Maximilianspapa schreibt: "Die andere Seite ist nämlich die, das[s] sich jede Gemeinde über diese (Sauf-)Touristen freut, weil diese Arbeitsplätze im Ort schaffen und Steuereinnahmen eintreiben."
Das ist zweifelsohne das beliebteste Totschlagargument aller Neoliberalen, Konservativen, Nationalisten, Rechtsextremen und Pseudo-Sozialdemokraten: Arbeitsplätze, Arbeitsplätze, Arbeitsplätze, Arbeitsplätze, Arbeitsplätze, Arbeitsplätze, Arbeitsplätze, Arbeitsplätze, Arbeitsplätze, Arbeitsplätze, Arbeitsplätze, Arbeitsplätze, Arbeitsplätze, Arbeitsplätze, Arbeitsplätze, Arbeitsplätze, Arbeitsplätze, Arbeitsplätze, Arbeitsplätze, Arbeitsplätze, Arbeitsplätze, Arbeitsplätze, Arbeitsplätze, Arbeitsplätze, Arbeitsplätze, Arbeitsplätze, Arbeitsplätze, Arbeitsplätze, Arbeitsplätze, Arbeitsplätze, Arbeitsplätze, Arbeitsplätze, Arbeitsplätze, Arbeitsplätze, Arbeitsplätze, Arbeitsplätze, Arbeitsplätze, Arbeitsplätze, Arbeitsplätze, Arbeitsplätze, Arbeitsplätze, Arbeitsplätze!
Wer in welchem Umfang von diesen "Arbeitsplätzen" profitiert und ob die "Arbeitsplätze" gut oder schlecht sind für die Umwelt und für die Volkswirtschaft insgesamt, all das spielt für Neoliberale, Konservative, Nationalisten und Rechtsextreme nämlich keine Rolle.
Auch Kriminalität, Krankheit und Krieg schaffen "Arbeitsplätze".

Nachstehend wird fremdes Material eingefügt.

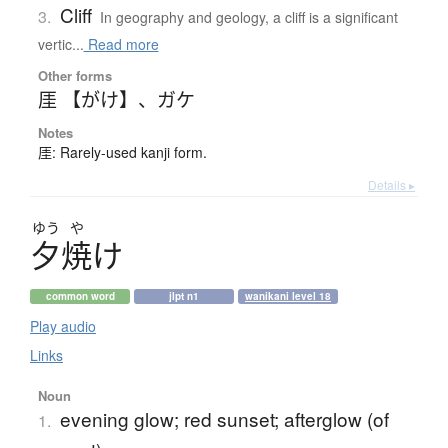
Cliff
3.
In geography and geology, a cliff is a significant
vertic...
Read more
Other forms
厓 【がけ】
、
ガケ
Notes
厓: Rarely-used kanji form.
Details ▸
ゆう
や
夕焼
け
common word
jlpt n1
wanikani level 18
Play audio
Links
Noun
evening glow; red sunset; afterglow (of
1.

Wenn neoliberal-konservative Spaßvögel zum Beispiel anderen Bürgern mit Baseballschlägern die Fresse polieren, dann schafft das unbestritten Arbeitsplätze bei den Herstellern von Baseballschlägern, bei den Zahnärzten, bei den Kieferchirurgen, bei den Produzenten von Zahnimplantaten und ggf. Fachärzten für plastische Chirurgie. Warum ist es dann in zivilisierten und kultivierten Ländern immer noch verboten, anderen Leuten mit Baseballschlägern die Fresse zu polieren?
Die meisten Arbeitsplätze schafft allerdings der Krieg. Vor dem Krieg und während des Krieges in der Rüstungsindustrie und nach dem Krieg beim Aufräumen der vielen Trümmer. Das größte Wirtschaftswachstum hatten wir in Deutschland in den 60er Jahren, also ein paar Jahre nach dem Ende des Zweiten Weltkrieges. Das wird niemand bestreiten wollen mit Ausnahme von Donald Trump und seinen autoritätsgläubigen konservativen Groupies und vielleicht der Papa von Maximilian.
Und was sagt "Mutti" Merkel dazu? "Mutti" Merkel sagt dazu: "Heute back ich, morgen brau ich, übermorgen hol ich der Königin ihr Kind; ach, wie gut dass niemand weiß, dass ich Rumpelstilzchen heiß! Tritratrulala, tritratrula, tritratrulala. Der Ball ist rund und ein Spiel dauert 90 Minuten. Tritratrulala, tritratrula, tritratrulala. Der Tag hat 24 Stunden." Es ist auch vollkommen egal, was die Rabenmutter sagt.
Im Übrigen sollte man das Wort "Arbeitsplätze" zum Unwort des Jahrhunderts erklären.